■ **EXCERTO DO TEXTO**:
É costume dizer-se que podemos
dizer muito sobre uma pessoa
olhando para as suas estantes.
O que dizem
as minhas estantes sobre mim?
Bom, quando me fiz
esta pergunta há uns anos,
fiz uma descoberta alarmante.
Sempre me vira como uma pessoa
bastante culta e cosmopolita.
Mas as minhas estantes
contavam uma história diferente.
Quase todos os títulos eram de autores
ingleses ou norte americanos
e quase não havia traduções.
Descobrir esta enorme falha cultural
nos meus hábitos literários foi um choque.
Quando pensei nisso,
pareceu-me uma vergonha.
Sabia que tinha de haver
histórias fantásticas
de escritores de outras nacionalidades
que não a inglesa.
E pareceu-me uma pena
que os meus hábitos literários
significassem que provavelmente
nunca as encontraria.
Então, decidi receitar a mim mesma
um curso intensivo
em literatura mundial.
O ano de 2012 ia ser um ano
muito internacional para o Reino Unido;
era o ano das Olimpíadas de Londres.
Por isso, decidi usá-lo como prazo
para tentar ler um romance,
uma seleção de contos
ou uma autobiografia
de todos os países do mundo.
E foi o que fiz.
Foi muito engraçado.
Aprendi coisas incríveis
e fiz contactos maravilhosos,
que quero partilhar hoje convosco.
Mas tudo começou
com alguns problemas práticos.
Depois de ter reunido a lista de países
que iria usar no meu projeto,
acabei por escolher a lista
das nações reconhecidas pela ONU,
à qual acrescentei Taiwan,
ficando com um total de 196 países.

■ **INSTRUÇÕES**:
a. Traduza para inglês esta frase do excerto: "Então, decidi receitar a mim mesma um curso intensivo em literatura mundial."
b. Segundo o excerto, que país foi acrescentado à lista das nações reconhecidas pela ONU?
c. Edite o trecho do excerto que abre com as palavras que contêm "Mas as minhas" e fecha com "não a inglesa.", substituindo "choque" por "abalo".
Baseie-se apenas no excerto para responder.

■ **LISTAGEM APRESENTADA**:
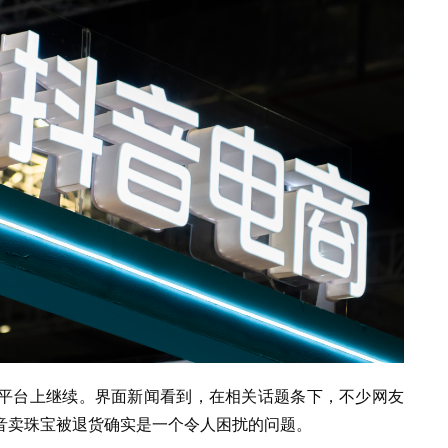
平台上继续。界面新闻看到，在相关话题条下，不少网友
音卖珠宝被退货确实是一个令人困扰的问题。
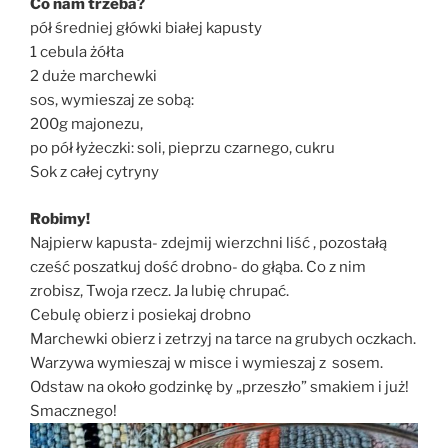
Co nam trzeba?
pół średniej główki białej kapusty
1 cebula żółta
2 duże marchewki
sos, wymieszaj ze sobą:
200g majonezu,
po pół łyżeczki: soli, pieprzu czarnego, cukru
Sok z całej cytryny
Robimy!
Najpierw kapusta- zdejmij wierzchni liść , pozostałą
cześć poszatkuj dość drobno- do głąba. Co z nim
zrobisz, Twoja rzecz. Ja lubię chrupać.
Cebulę obierz i posiekaj drobno
Marchewki obierz i zetrzyj na tarce na grubych oczkach.
Warzywa wymieszaj w misce i wymieszaj z sosem.
Odstaw na około godzinkę by „przeszło” smakiem i już!
Smacznego!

■ **RESPOSTAS POR TAREFA**:
a. So I decided to prescribe myself a crash course in world literature.

b. Taiwan.

c.
Mas as minhas estantes
contavam uma história diferente.
Quase todos os títulos eram de autores
ingleses ou norte americanos
e quase não havia traduções.
Descobrir esta enorme falha cultural
nos meus hábitos literários foi um abalo.
Quando pensei nisso,
pareceu-me uma vergonha.
Sabia que tinha de haver
histórias fantásticas
de escritores de outras nacionalidades
que não a inglesa.